Ende November wird die Stadt Prag ihren kleinen Krieg haben. Seit Monaten berichten die tschechischen Medien über Sicherheitsübungen: da wird gehüpft, dort wird gesprungen und geschossen, hier wird Straßenkampf gegen Randalierer geübt, dieser und jener Überschallflugzeugtyp wird über unseren Köpfen sausen. All diese Informationen deuten mehr auf eine Kriegserklärung hin als auf die Austragung eines historischen NATO-Gipfeltreffens. Ja, wenn Staatsoberhäupter aus 45 Ländern sich in einer Stadt treffen, dann darf die Sicherheit bestimmt nicht auf leichte Schulter genommen werden. Das halten die meisten Bürger eines demokratischen Landes und eines NATO-Mitgliedsstaates ohnehin für selbstverständlich. Gleiches gilt für den Rücktritt des Innenministers, falls er und seine Männer bei der Gewährleistung der Sicherheit versagen sollten.
Polizei bereitet sich vor (Foto: CTK)
Prag ist anders.

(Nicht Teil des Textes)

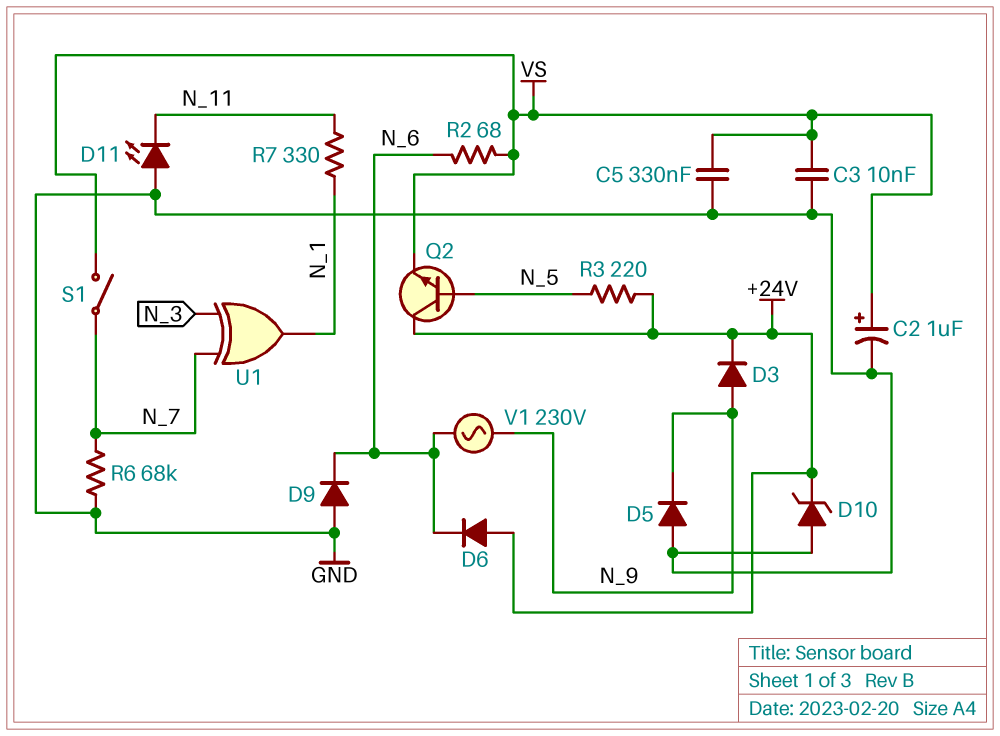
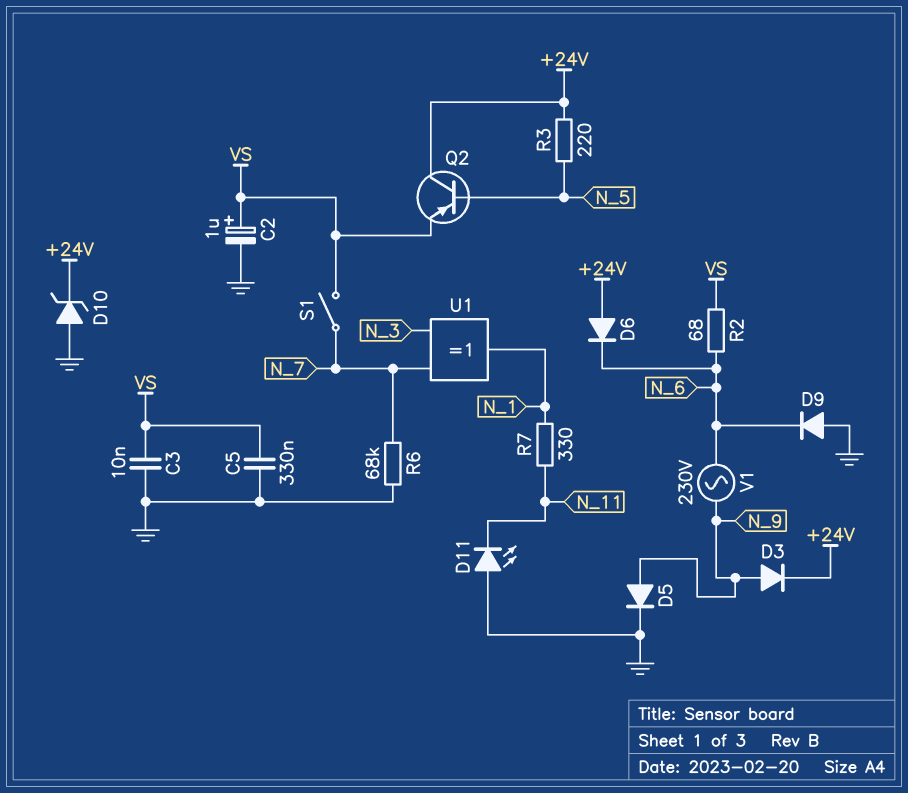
D5: diode (A GND, K N_9) -> diode (A N_9, K GND)
Q2: NPN (B N_5, C +24V, E VS) -> PNP (B N_5, C +24V, E VS)

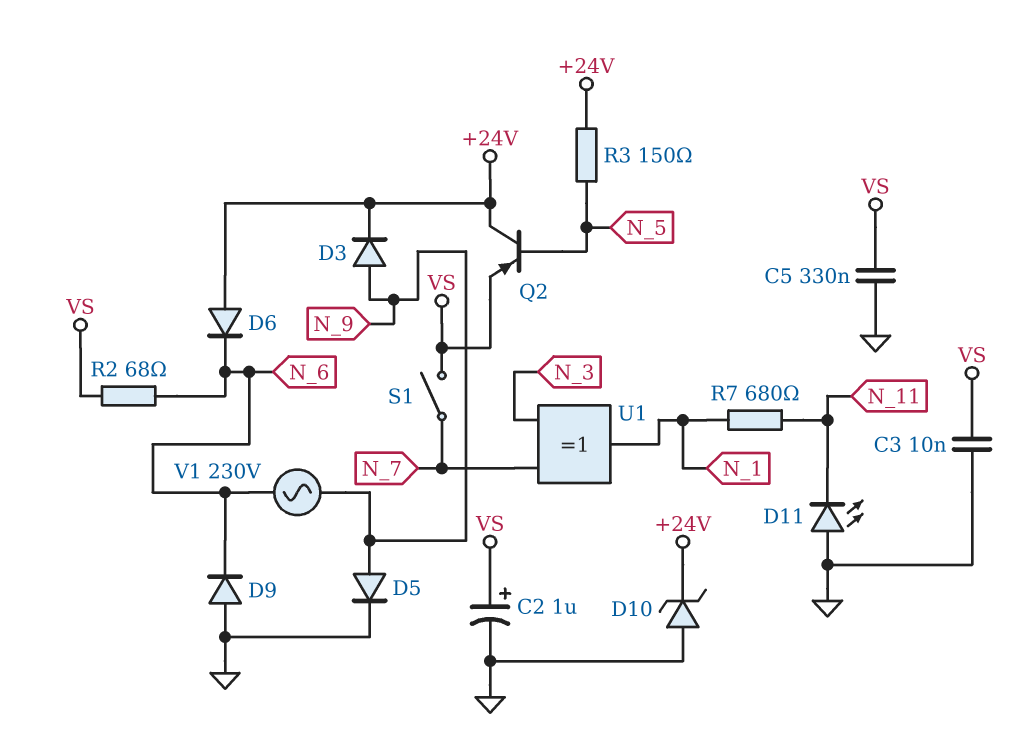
R3: 220 (+24V, N_5) -> 150 (+24V, N_5)
R6: 68k (GND, N_7) -> none
R7: 330 (N_1, N_11) -> 680 (N_1, N_11)

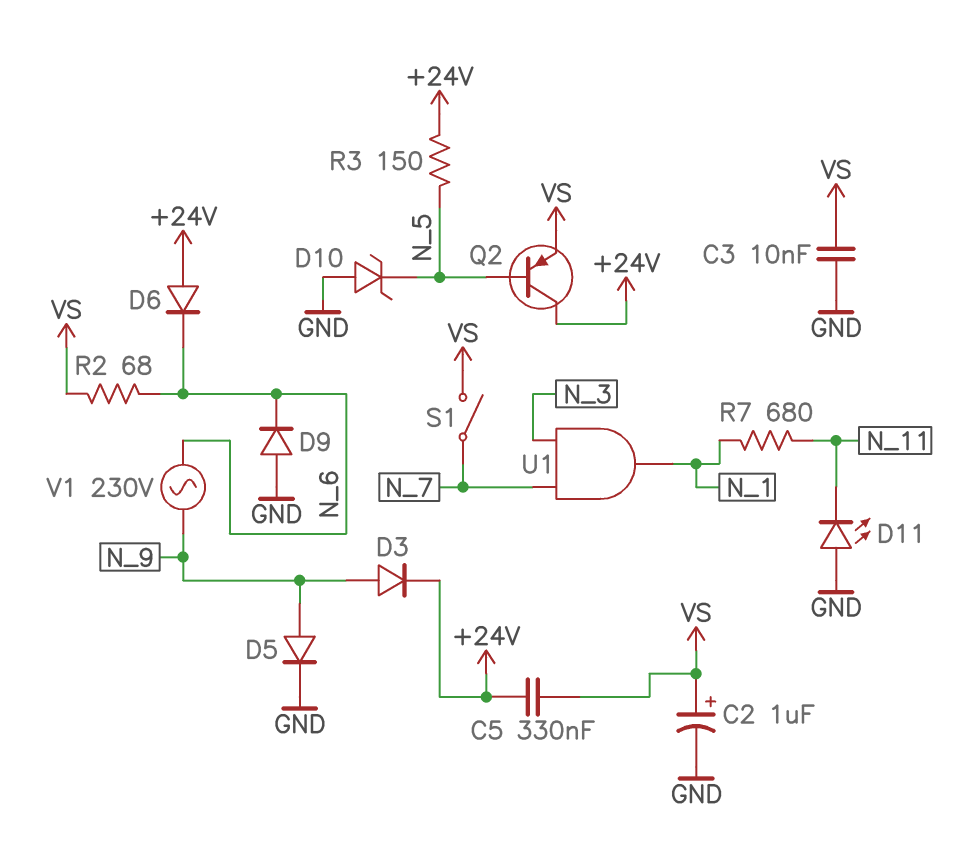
C5: 330nF (GND, VS) -> 330nF (+24V, VS)
D10: zener (A GND, K +24V) -> zener (A GND, K N_5)
U1: XOR (in N_3, in N_7, out N_1) -> AND (in N_3, in N_7, out N_1)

Anstatt auf die Bedeutung dieses historischen Gipfeltreffens sowie auf die große Chance hinzuweisen, die Tschechien bei seiner Ausrichtung bekommt, werden die Bürger mit spitzfindigen Sicherheitsdetails überschüttet, die ihnen im Endeffekt nicht viel bringen. Die Anweisungen des Innenministeriums, wie sich der brave Bürger in den Tagen des Gipfeltreffens zu benehmen hat, können einen fast beleidigen: "Setzen Sie die Geduld der Polizisten nicht auf Probe", "Die Polizei wird ihren persönlichen Wünschen, auch wenn diese wichtig sind, nicht nachkommen" oder gar, etwa im Falle von Krawallen, "es handelt sich um keinen Film, sondern um eine reale Gefahr für ihre Person". Die Kinder sollen gar aus der erwarteten Hölle geschafft werden, das Gipfeltreffen könnte überhaupt außerhalb Prags stattfinden, und - wie der Regierungsbeauftragte für den Gipfel Alexander Vondra meinte - die Prager könnten ja einstweilen in die Shoppingzentren am Rande der Stadt einkaufen gehen.
Polizei bereitet sich vor (Foto: CTK)
Es ist aber nicht nur die Angstmacherei und die beschränkte Sichtweise auf das ganze Ereignis, die einen traurig stimmt. Wieso spricht hierzulande kaum jemand über die wirkliche Bedeutung dieses einmaligen Treffens, bei dem mit der Aufnahme von mehreren ehemaligen Ostblockstaaten endgültig der Eiserne Vorhang weggeschafft und die größte NATO-Erweiterung der Geschichte vor sich gehen wird? Noch dazu, wo dieses Gipfeltreffen zum ersten mal in einem neuen Mitgliedsland stattfindet, welches einst hinter dem Eisernen Vorhang lag, und zwar in der Stadt, in der einst Warschauer Pakt aufgelöst wurde.
Und warum hat gerade Prag die Ehre, und nicht vielleicht Warschau, das die Hauptstadt des wichtigsten Landes der Region ist? Weil wir Tschechen so freundlich sind und Prag die tolle Goldene Stadt ist? Nicht doch. Aber zu sagen, dass das Land dies seinem Präsidenten Vaclav Havel zu verdanken hat, der sich dafür, so wie für viele andere Dinge- u. a. die Aufnahme in die NATO selbst- jahrelang unermüdlich eingesetzt hat, das bringt nicht viel Popularität. Daher: auch kein Fressen für die hiesigen Medien. Ob der tschechische Bürger auch über den Inhalt der Prager Gespräche und die Überlegungen zur zukünftigen Gestaltung der Welt und ihrer Sicherheit erfahren wird? Wahrscheinlich nicht, zumindest kaum aus seiner Zeitung.